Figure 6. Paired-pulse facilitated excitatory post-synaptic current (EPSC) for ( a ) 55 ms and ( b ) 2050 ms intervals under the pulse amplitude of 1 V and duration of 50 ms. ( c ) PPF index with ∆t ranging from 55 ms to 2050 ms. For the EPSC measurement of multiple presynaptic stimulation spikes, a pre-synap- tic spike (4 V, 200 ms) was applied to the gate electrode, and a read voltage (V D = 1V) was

________________________________________

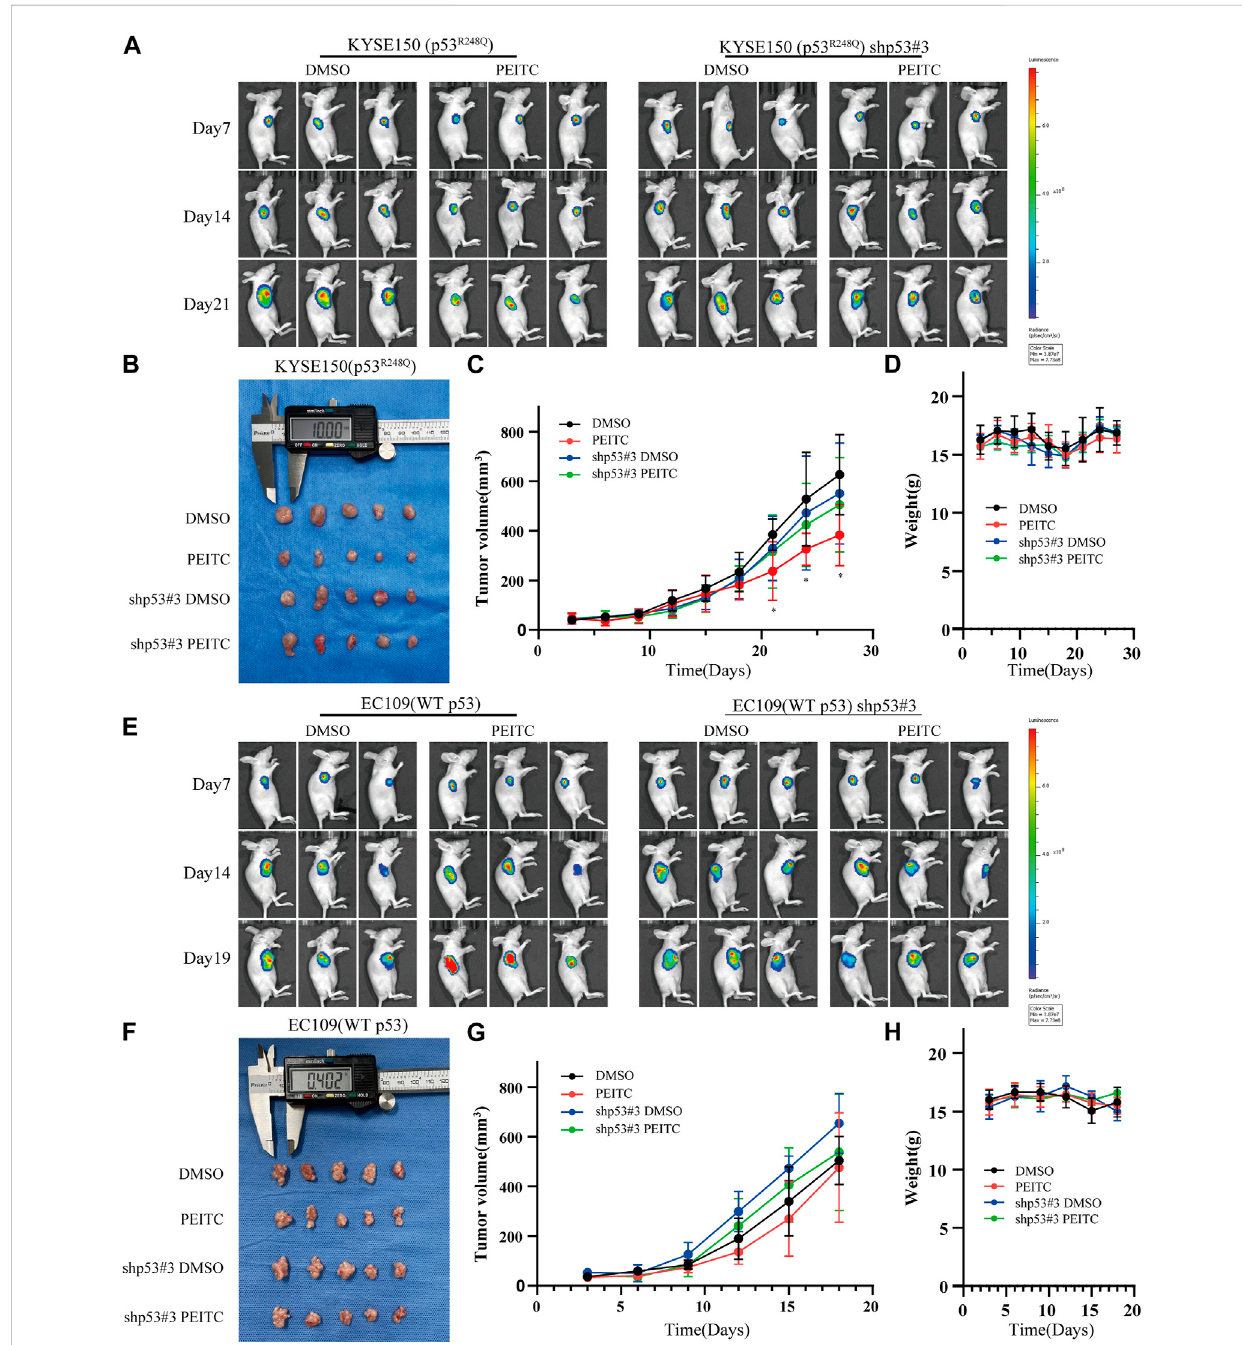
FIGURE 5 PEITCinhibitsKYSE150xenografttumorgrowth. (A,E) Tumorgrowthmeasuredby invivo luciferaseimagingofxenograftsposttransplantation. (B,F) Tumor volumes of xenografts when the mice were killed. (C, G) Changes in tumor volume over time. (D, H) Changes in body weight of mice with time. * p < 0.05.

________________________________________

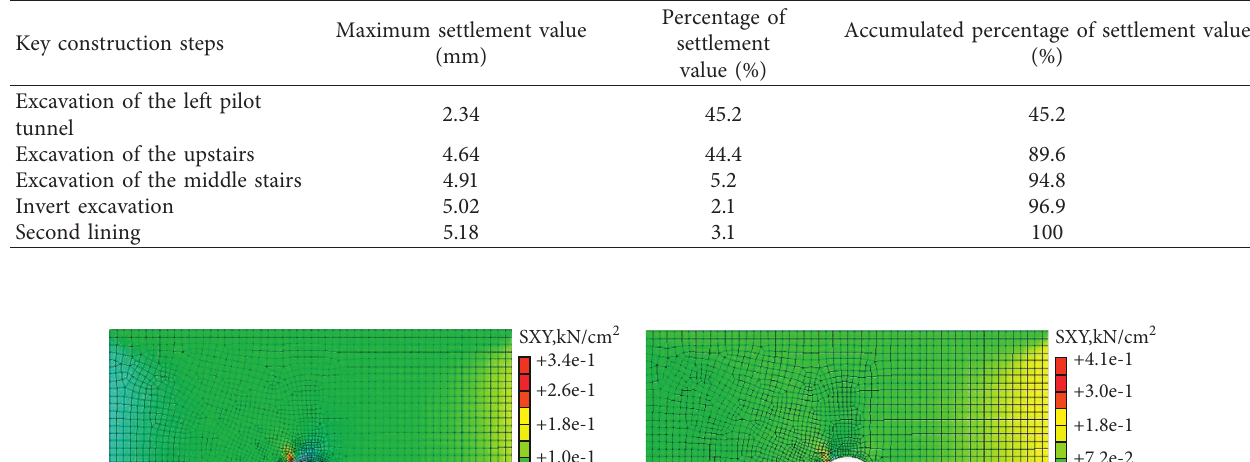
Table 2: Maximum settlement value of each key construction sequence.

________________________________________

#### WHAT IS EXPECTED:
Apply a filter for "with" to the data above, then copy each line that matches.

#### FINAL ANSWER:
Figure 6. Paired-pulse facilitated excitatory post-synaptic current (EPSC) for ( a ) 55 ms and ( b ) 2050 ms intervals under the pulse amplitude of 1 V and duration of 50 ms. ( c ) PPF index with ∆t ranging from 55 ms to 2050 ms. For the EPSC measurement of multiple presynaptic stimulation spikes, a pre-synap- tic spike (4 V, 200 ms) was applied to the gate electrode, and a read voltage (V D = 1V) was
FIGURE 5 PEITCinhibitsKYSE150xenografttumorgrowth. (A,E) Tumorgrowthmeasuredby invivo luciferaseimagingofxenograftsposttransplantation. (B,F) Tumor volumes of xenografts when the mice were killed. (C, G) Changes in tumor volume over time. (D, H) Changes in body weight of mice with time. * p < 0.05.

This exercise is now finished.